I like all forms of art but I have always been particularly drawn to glass, ever since I had marbles as a child. I was fascinated by the swirls within the marbles and how they got in there. I also loved perfume bottles and ink bottles. There was something alluring about them. I remember visiting Venice when I was around eleven and seeing the shop windows with their incredible displays of glass in all shapes and forms. My Dad bought me a tiny set of three cats that I admired in one of the shops and I kept them in a wooden display case that a friend of my parents brought me from Mexico. It was made up of lots of cubby holes and had miniature Mexican objects in some of them – a tiny pottery jug, a teacup and saucer, a sombrero, a tiny poncho. The idea was that I could collect other miniatures to fill the empty spaces. So, my miniature cats had pride of place in three of them. Later I got a tiny perfume bottle, a teeny brass box and various other items.

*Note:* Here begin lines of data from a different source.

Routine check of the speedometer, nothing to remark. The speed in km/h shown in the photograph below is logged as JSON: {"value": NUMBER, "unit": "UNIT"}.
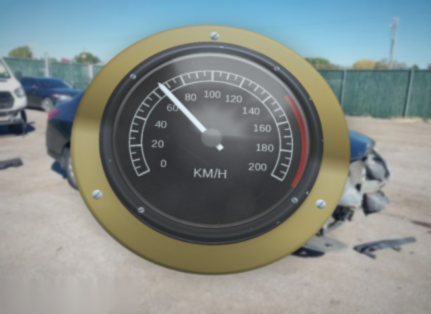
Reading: {"value": 65, "unit": "km/h"}
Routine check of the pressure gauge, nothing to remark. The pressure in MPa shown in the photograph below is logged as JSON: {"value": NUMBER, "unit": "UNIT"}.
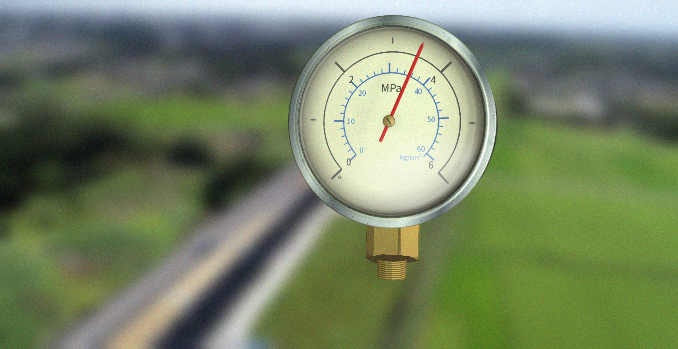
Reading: {"value": 3.5, "unit": "MPa"}
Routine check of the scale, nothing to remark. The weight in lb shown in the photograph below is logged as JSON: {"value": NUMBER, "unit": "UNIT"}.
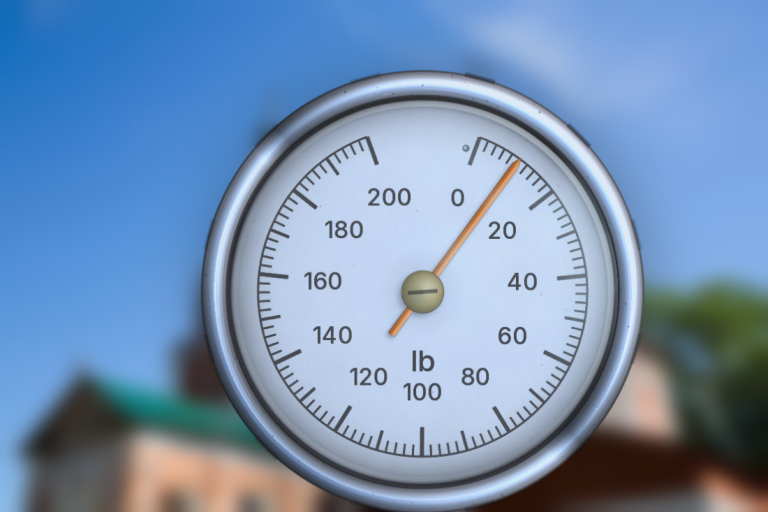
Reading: {"value": 10, "unit": "lb"}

But the lure of glass remained with me and when I was able to, I started buying it myself, generally in Italy on holiday – sculptural objects by Murano, mainly animals, bowls, vases, even light shades. I carted them all back home in my hand luggage. I also picked up pieces at auctions, in antique shops and junk shops, at car boot sales and flea markets. Because my husband and family knew I loved glass, I often got gifts of pieces too. My last purchase was a small, amber, figure of a nude, a Lalique limited edition, that I found in a little, local antique shop a year ago. It wasn’t expensive and, being one of a limited edition, it’s not unique, but I just liked it. At some point when we’re no longer paying a mortgage and have all our children educated, I will invest in an extra special, original piece though there are so many talented glass-blowers out there that it may be an impossible task to choose one.
On holiday in the Dordogne a few years ago, we visited the studio and shop of a glass-blower and I finally got to really appreciate the endless possibilities of glass and the extraordinary skill involved in creating beautiful glass artworks. I was so overwhelmed that I actually couldn’t buy anything except a load of marbles in various sizes. I was surrounded by sculptures and objects, one more exquisite than the next, in colours that were mesmerising and magical. I meant to return but I haven’t yet. Glass-blowing is a difficult, strenuous labour of love. The artist almost fights with his/her medium but when it is finally tamed and compliant, virtually anything can be achieved.
I haven’t bought any glass in a while simply because I don’t have the space to properly display even the objects that I already have. The thing about a piece of glass art is that it generally needs space, a white background and proper lighting so as one can fully appreciate the depth and complexities of colours . Whereas paintings can contrast and complement each another on a wall, a piece of glass is a more solitary art form, or at least that's my opinion.
Blown Away is now in its second series on Netflix. Being a Canadian production, it is less about the dramatics than most American competition shows and more about the honesty of the creative process. The art of glass blowing is so dramatic and exhilarating in its own right that most of the interest in the show is in watching the actual processes. There is no need for any extra intrigue or contestant back-biting that has become the norm on many competitive shows.
Last night we watched the entire second series with two of our daughters. One has just started work. She had said she wanted to buy something meaningful with her first paycheck and had been considering what she might like. At one point during the show, she announced that she could think of nothing better than a piece of beautiful glass art. If that’s not a recommendation, I don’t know what is. Do yourself a favour and watch it.